_Compiti da svolgere_
[1] Secondo l'articolo di cronaca, in quale quartiere doveva recarsi con l'autobus la ragazza di 26 anni?
[2] Indichi se ciascuna delle seguenti affermazioni concorda con l'articolo di cronaca, rispondendo sì o no e citando le parole decisive del testo: (a) la giovane avvertì subito il 113; (b) la donna venne fermata dalla polizia senza il bambino; (c) il proprietario di un bar riferì di aver visto la 38enne tre volte nel suo locale.
[3] Riprenda l'articolo di cronaca dopo l'ultima frase riportata e ne prosegua la narrazione.

_Estratto del documento_
════

Una ragazza di 26 anni sta aspettando l'autobus che la deve portare nel quartiere San Donato, quando viene avvicinata dalla donna con carrozzino al seguito, che inizia ad attaccare bottone, raccontandole in particolare di avere un bimbo, ma di non sapere chi fosse il padre poiché aveva avuto relazioni sentimentali con due uomini di colore, un senegalese e un keniano. Stando alla ragazza, la donna «non era lucida» e «dava l'impressione di avere problemi psichici», di essere insomma «un po' fuori di testa».
«I DUBBI SULLA PATERNITA'»
«A un certo punto - riferisce la 26enne agli inquirenti - la donna, sempre con il suo parlare frenetico, chiedeva se volessi prendere io il bimbo perché non sapeva che farsene visto che nessuno dei suoi due partner l'aveva voluto riconoscere. Poi aggiungeva testuale: non so che farmene del bambino mo' lo lascio sotto casa del keniano, tanto io non lo voglio». In quel momento arriva l'autobus e la giovane, scioccata, va via, allertando però all'istante il 113. Vengono effettuate immediatamente le indagini, ascoltati i titolari dei negozi vicini alla fermata. Il proprietario di un bar dice di aver visto la 38enne due volte nella sua attività. Poi il 7 dicembre viene individuata e fermata dalla polizia nei dintorni di via D'Annunzio. Il bimbo è con lei.

════

_Estratti del dataset_
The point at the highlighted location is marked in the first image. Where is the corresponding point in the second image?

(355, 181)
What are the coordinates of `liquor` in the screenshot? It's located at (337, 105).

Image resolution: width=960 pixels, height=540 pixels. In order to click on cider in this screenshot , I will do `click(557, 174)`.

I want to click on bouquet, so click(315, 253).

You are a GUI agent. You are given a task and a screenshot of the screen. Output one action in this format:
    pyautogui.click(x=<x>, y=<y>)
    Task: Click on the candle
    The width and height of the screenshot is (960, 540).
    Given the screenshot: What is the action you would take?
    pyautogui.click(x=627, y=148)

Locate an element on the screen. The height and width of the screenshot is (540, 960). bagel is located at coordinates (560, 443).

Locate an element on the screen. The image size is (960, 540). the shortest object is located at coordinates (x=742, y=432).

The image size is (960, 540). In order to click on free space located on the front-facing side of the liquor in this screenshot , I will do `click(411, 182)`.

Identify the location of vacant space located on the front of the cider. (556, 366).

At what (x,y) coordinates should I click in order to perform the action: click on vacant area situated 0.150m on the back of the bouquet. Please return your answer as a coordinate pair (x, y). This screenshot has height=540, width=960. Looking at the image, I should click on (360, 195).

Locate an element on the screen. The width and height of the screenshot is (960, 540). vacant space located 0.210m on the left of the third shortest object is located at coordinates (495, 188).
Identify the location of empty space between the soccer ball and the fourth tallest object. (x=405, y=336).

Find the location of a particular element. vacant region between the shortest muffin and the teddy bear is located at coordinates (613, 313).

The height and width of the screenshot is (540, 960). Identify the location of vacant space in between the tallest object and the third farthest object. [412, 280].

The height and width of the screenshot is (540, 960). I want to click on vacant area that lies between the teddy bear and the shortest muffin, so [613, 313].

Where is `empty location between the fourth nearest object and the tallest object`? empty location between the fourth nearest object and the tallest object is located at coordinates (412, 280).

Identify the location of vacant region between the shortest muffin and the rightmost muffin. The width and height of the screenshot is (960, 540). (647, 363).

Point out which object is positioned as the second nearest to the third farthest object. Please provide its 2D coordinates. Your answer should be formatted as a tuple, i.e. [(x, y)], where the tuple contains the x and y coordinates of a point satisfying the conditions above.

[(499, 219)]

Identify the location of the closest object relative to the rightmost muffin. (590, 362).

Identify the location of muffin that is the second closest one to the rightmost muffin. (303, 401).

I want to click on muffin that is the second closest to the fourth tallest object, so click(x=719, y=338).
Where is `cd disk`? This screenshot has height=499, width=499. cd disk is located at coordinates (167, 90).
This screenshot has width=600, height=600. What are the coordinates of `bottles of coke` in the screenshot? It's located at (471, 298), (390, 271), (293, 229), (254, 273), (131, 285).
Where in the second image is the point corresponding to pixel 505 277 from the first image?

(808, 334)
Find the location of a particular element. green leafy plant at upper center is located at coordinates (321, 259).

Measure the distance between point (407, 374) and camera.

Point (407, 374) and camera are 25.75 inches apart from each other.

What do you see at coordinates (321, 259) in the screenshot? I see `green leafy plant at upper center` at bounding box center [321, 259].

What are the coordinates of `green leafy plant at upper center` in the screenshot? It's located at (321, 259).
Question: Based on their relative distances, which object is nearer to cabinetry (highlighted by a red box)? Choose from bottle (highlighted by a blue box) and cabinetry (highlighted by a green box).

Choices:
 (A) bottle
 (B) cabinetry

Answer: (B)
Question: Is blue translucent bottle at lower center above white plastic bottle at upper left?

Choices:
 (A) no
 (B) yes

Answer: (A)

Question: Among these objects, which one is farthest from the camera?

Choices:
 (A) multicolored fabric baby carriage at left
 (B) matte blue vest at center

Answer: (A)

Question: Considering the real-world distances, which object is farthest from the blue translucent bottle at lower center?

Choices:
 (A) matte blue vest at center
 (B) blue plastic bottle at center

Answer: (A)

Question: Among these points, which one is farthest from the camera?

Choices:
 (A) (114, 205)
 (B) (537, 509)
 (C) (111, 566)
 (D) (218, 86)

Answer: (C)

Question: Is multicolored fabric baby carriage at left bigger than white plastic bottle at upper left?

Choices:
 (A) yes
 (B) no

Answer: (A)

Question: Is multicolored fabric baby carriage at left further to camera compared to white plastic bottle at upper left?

════

_Risposte dell'esercizio_
[1] Nel quartiere San Donato.

[2]
(a) Sì: «allertando però all'istante il 113».
(b) No: «Il bimbo è con lei».
(c) No: «Il proprietario di un bar dice di aver visto la 38enne due volte nella sua attività».

[3]
Portata in questura, la donna racconta quello che aveva riferito alla 26enne, ossia che aveva avuto due relazioni con un senegalese e un keniano, che riteneva che il piccolo fosse figlio del keniano per via del gruppo sanguigno, aggiungendo che desiderava che il padre frequentasse il piccolo, ma la compagna dell'uomo la minacciava. Nei suoi discorsi, mostra attaccamento verso il bambino. Poi racconta della sua vita, di un padre militare e benestante, che le consente di vivere di rendita, di aver studiato musica. Il tutto viene riferito «con un eloquio confuso e incontenibile». Si decide, dunque, anche su consiglio del tribunale dei minori, di far visitare la donna. I medici non ritengono necessario il ricovero. Vengono però svolti accertamenti sul suo modo di vivere, al termine dei quali arriva la decisione di affidare il neonato ad una casa famiglia. Della vicenda vengono subito avvisati i genitori, che cercano anche loro di capire quanto accaduto.